Researchers report on the complex machinery of the spliceosome
A sophisticated atomic-level computer simulation has allowed researchers of SISSA and the National Research centre (CNR-IOM—Institute for Materials Manufacturing) to shed light on the function of the spliceosome, a molecular machine within the splicing speckles of the cell nucleus. The spliceosome is composed of five filaments of RNA and hundreds of proteins. The researchers have discovered that in yeast, the Spp42 protein (corresponding to the human Prp8) coordinates the motion of components that handle a minute cutting and sewing process. Thanks to this activity, genetic information can be correctly transformed into products like proteins. Defects in this process are the underlying cause of more than 200 human diseases, including several types of cancer. Understanding the functioning of the spliceosome components may be of fundamental importance for the development of new drugs and therapies. The research has just been published in the Proceedings of the National Academy of Sciences (PNAS).
To give produce a protein, a gene must first be copied by a specific apparatus. The copy, called messenger RNA or mRNA, is responsible for carrying the information contained in the DNA to the other cellular apparati, where it is transformed into proteins. "The messenger RNA is in a premature form and must undergo heavy restructuring," explains Lorenzo Casalino of SISSA and first author of this research. "In this premature form, there are protein-coding regions (exons) and other non-coding regions (introns). To have a molecule able to transport information usefully, precisely and effectively, the introns must be eliminated by the spliceosome to transform it into mature mRNA." It is an extremely precise snip-and-stitch process, explains the researcher, because any tiny error can alter the information with serious effects on cell activity and the health of the entire organism. Such defects in splicing are connected to numerous diseases, including several types of leukaemia.
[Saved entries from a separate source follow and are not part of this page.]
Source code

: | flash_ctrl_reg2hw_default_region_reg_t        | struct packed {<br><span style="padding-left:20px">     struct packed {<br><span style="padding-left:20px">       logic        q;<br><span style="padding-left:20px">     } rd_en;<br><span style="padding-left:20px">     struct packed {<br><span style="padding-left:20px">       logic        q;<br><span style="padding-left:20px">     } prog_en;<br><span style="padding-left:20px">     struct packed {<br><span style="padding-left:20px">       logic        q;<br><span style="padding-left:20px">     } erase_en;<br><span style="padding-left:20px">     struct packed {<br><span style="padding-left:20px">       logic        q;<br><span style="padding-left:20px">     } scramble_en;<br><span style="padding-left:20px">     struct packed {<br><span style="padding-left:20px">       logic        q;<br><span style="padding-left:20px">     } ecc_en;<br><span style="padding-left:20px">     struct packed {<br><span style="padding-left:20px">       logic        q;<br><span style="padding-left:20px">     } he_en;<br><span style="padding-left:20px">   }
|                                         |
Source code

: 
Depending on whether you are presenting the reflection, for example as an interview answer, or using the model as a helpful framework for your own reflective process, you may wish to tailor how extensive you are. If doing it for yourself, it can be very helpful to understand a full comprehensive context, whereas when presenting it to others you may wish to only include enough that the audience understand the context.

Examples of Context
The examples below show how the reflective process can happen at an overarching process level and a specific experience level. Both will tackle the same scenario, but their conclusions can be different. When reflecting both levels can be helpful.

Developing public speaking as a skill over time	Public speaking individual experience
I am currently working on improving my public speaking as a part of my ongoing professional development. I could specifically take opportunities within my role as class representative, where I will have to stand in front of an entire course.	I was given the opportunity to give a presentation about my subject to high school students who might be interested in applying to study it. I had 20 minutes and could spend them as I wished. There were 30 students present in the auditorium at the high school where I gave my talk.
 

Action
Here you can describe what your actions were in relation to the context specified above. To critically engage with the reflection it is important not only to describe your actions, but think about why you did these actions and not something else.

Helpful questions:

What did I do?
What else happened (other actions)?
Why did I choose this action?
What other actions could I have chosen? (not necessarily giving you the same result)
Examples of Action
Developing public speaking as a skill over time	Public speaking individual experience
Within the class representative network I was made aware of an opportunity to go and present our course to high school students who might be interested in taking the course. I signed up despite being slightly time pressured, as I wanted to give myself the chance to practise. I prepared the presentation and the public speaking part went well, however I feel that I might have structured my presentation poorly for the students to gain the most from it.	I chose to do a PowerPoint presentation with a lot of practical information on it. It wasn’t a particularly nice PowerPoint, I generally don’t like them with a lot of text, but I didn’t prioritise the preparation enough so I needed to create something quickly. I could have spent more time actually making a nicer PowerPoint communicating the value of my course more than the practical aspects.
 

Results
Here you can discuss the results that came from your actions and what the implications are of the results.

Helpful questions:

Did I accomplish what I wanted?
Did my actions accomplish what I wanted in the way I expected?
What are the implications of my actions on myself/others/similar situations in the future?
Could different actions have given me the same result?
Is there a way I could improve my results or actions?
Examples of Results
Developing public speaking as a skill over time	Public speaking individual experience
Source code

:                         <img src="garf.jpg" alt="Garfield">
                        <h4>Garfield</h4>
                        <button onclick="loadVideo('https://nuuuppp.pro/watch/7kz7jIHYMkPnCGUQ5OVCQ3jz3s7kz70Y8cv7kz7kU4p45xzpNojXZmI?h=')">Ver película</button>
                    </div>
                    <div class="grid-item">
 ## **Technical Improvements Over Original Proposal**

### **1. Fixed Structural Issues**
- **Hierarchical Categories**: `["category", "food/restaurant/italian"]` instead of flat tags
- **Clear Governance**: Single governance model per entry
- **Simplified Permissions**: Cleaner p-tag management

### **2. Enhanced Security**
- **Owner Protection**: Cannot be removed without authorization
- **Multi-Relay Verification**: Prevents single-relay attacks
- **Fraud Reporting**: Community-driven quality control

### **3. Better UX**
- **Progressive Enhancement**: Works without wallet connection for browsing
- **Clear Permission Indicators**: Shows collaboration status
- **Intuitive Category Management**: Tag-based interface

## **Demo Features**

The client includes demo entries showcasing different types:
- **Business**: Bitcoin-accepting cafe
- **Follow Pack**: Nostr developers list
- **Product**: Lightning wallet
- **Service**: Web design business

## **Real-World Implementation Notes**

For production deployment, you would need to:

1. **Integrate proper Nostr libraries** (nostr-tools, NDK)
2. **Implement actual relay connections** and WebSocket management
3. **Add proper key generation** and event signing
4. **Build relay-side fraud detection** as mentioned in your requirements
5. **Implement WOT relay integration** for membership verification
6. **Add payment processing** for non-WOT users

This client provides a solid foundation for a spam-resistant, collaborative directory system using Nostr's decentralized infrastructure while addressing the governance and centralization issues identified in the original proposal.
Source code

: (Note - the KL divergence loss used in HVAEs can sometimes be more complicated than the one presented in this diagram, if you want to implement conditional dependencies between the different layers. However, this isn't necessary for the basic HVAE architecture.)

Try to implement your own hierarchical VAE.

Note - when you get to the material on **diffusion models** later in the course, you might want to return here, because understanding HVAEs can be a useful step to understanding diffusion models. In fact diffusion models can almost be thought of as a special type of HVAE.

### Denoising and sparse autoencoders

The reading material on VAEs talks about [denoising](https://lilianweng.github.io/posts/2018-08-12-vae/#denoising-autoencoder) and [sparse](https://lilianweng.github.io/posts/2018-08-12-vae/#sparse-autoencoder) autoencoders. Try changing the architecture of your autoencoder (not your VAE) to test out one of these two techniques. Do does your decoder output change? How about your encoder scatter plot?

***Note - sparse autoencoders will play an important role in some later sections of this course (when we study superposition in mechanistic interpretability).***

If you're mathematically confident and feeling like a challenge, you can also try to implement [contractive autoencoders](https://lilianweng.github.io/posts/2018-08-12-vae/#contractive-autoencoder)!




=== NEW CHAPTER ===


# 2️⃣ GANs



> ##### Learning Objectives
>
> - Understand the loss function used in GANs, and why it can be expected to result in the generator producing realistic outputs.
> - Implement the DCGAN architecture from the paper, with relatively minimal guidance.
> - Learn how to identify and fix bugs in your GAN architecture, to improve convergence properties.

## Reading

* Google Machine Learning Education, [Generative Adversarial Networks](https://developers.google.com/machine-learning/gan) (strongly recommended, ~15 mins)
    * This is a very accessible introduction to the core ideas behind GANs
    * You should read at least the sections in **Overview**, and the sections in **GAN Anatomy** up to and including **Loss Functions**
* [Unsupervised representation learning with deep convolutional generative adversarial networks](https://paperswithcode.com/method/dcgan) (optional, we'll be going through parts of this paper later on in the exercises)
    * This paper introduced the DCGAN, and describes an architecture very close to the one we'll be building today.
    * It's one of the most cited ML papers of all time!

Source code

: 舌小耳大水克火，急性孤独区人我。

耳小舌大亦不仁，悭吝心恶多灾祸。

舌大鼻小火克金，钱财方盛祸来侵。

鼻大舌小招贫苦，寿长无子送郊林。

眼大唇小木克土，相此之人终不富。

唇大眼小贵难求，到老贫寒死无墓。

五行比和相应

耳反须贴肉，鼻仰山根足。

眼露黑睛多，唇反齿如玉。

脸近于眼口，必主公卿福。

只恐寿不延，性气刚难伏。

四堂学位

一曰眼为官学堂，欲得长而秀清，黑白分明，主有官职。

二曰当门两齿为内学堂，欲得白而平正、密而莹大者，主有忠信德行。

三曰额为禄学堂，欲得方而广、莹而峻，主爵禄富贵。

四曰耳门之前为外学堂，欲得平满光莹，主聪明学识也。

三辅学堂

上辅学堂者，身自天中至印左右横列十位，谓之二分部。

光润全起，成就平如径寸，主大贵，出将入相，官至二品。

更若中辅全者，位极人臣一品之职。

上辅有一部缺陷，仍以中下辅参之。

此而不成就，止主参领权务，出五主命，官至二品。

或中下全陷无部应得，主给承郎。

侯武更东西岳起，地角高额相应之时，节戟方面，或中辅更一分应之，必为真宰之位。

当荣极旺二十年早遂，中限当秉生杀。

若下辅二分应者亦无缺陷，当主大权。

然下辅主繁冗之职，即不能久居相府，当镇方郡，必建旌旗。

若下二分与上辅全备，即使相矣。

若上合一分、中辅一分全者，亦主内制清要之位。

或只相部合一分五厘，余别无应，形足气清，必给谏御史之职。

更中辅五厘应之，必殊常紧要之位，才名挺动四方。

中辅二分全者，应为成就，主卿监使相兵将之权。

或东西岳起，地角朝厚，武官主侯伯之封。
"With a very long and truly complex computer simulation, working on a model originating from yeast, we have been able to shed light on the core of the spliceosome. We have simulated and analysed the movements of a specific and crucial set of protein/RNA complexes, establishing in particular that a protein called Spp42 (Prp8 in human) carries out a crucial role. Its action essentially induces the movement and hence regulates the function of all the other spliceosome components. It is an enormous machine composed of more than 100 proteins and five filaments of RNA," says Alessandra Magistrato of the Cnr-Iom (National Research Council-Institute of Material Manufacturing), head of the research. "It is the first time that atomic-scale simulations have been performed on this system, providing important information that contributes to filling the gaps of modern structural investigation techniques such as, in this case, cryo-electron microscopy."
"Considering the crucial role played by this system, and its involvement in different diseases, there is strong interest in understanding its structure and action," the authors report. "We have studied this complex in yeast, for which we had the initial structural information. Ours is a first step, which has required years of work to understand the basic elements, which can also be useful to rationalize the function of the human spliceosome."
A deep comprehension of the defective parts of the mechanism in the case of disease may allow researchers to develop drugs that can regulate the spliceosome function as effective therapies. The researchers conclude, "We are heading in that direction. Much remains to be done, but the road is fascinating and promising."